A Tale of Two Rickeys

How a 19th century lobbyist from Missouri and a gin-based highball crossed paths.

The Gin Rickey, a simple highball made with gin, fresh lime, and seltzer carries the surname of its purported originator, Democratic lobbyist Colonel Joseph Karr Rickey. However, the original Rickey featured bourbon, not gin.

Shoomaker’s Bar, birthplace of the Rickey.
(Photo: Library of Congress)
As one story goes, on the morning of December 3, 1883, after a particularly difficult night debating whether or not southern upstart John G. Carlisle would become the new House Speaker under president-elect Grover Cleveland, Col. Joe Rickey chose to beat his hangover with a drink that he was about to invent at Shoomaker’s, a legendary bar on D.C.’s infamous Rum Row.

Bidding the barkeep to put the juice of a fresh lime (not the peel) in a glass, top it with crushed ice, a measure of bourbon, and mix it together with a forceful stream of carbonated water, the bombastic Rickey declared that this drink would be his legacy.

As prompted by the colonel, the attending parties at the bar christened this new drink “Rickey” before heading to “The Hill” to witness the election of Carlisle.

Without explanation (and much to the consternation of the colonel himself), the Rickey morphed from a bourbon eye-opener to a gin highball sometime during the 1890s. Regardless, his namesake drink became so famous throughout the country that the concoction merited an opening line mention in Col. Rickey's April 24, 1904 New York Times obituary.

The Gin Rickey has become D.C.'s native cocktail, and several cocktail bars serve the “original” gin rickey, although the formulation is not at all what the colonel originally ordered. Nowadays, the Gin Rickey is considered a refreshing way to combat our Capitol’s brutal summertime heat. It’s also the perfect indulgence on a deceptively sunny frigid winter day.

Joe Rickey

Serves 1

As a nod to its namesake, this Rickey is made with the colonel’s favorite southern spirit. If your limes are very tart, add sugar: otherwise, skip it. Feel free to use a soda siphon to mix the ingredients as was done in the original Rickey.
  • 1/2 ounce fresh lime juice
  • 1 barspoon sugar, or to taste, optional
  • 2 ounces bourbon
  • Chilled seltzer
In 10-ounce Collins glass, add lime juice (add optional sugar and stir until dissolved).

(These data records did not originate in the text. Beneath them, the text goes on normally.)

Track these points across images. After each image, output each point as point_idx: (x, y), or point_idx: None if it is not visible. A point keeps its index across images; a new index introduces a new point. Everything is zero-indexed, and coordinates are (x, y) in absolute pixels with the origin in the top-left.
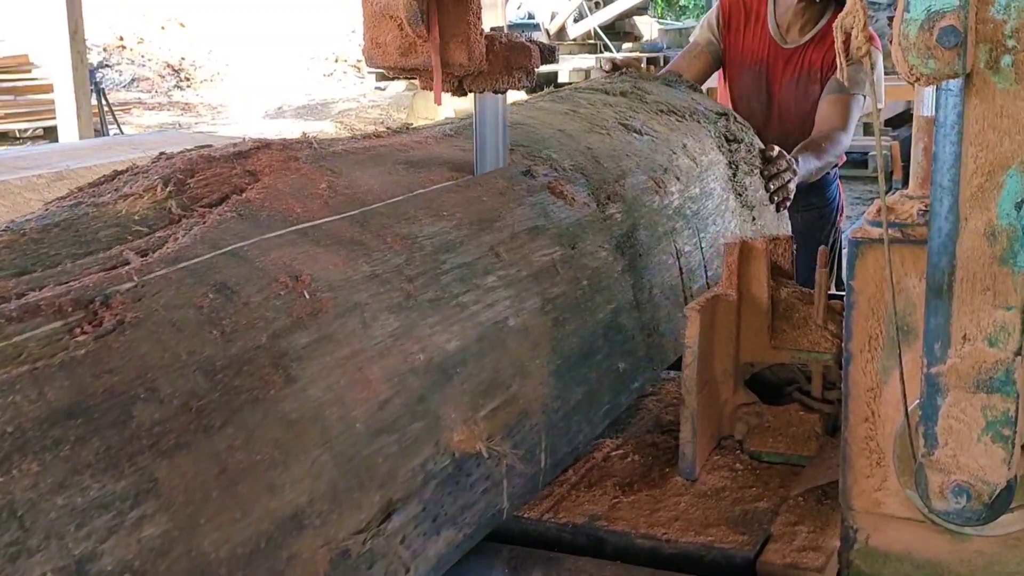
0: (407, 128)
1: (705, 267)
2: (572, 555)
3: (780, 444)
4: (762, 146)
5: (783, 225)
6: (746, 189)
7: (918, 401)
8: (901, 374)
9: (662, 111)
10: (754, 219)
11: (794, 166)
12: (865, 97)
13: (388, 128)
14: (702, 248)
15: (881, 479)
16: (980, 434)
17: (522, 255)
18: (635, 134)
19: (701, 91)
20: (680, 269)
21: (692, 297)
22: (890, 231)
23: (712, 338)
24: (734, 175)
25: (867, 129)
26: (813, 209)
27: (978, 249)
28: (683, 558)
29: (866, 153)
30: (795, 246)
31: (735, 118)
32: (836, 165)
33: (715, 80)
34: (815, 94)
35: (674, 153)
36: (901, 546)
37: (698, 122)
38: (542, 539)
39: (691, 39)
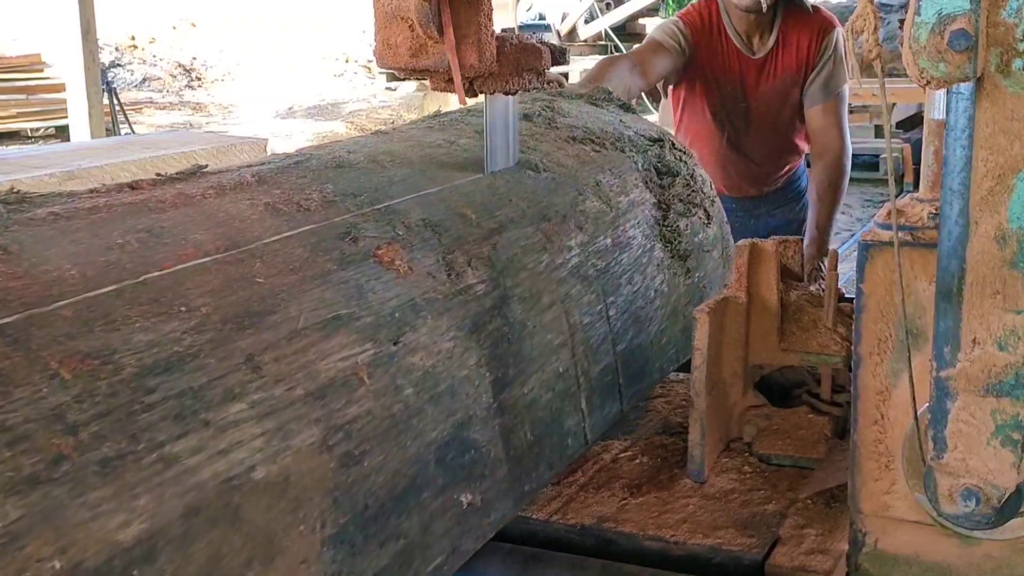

Fill glass with crushed ice, add bourbon, top with seltzer; stir to combine, if necessary.

Gin Rickey

Serves 1

By the 1890s, gin had replaced bourbon in the Rickey. Modern versions tend to resemble a Gin & Tonic. This one is closer to the original eye opener.
  • 1/2 ounce fresh lime juice
  • 1 teaspoon sugar
  • 2 ounces London dry gin
  • Chilled seltzer
In 10-ounce Collins glass, stir juice and sugar until sugar is dissolved. Fill glass with crushed ice, add gin, top with seltzer. Stir to combine, if necessary.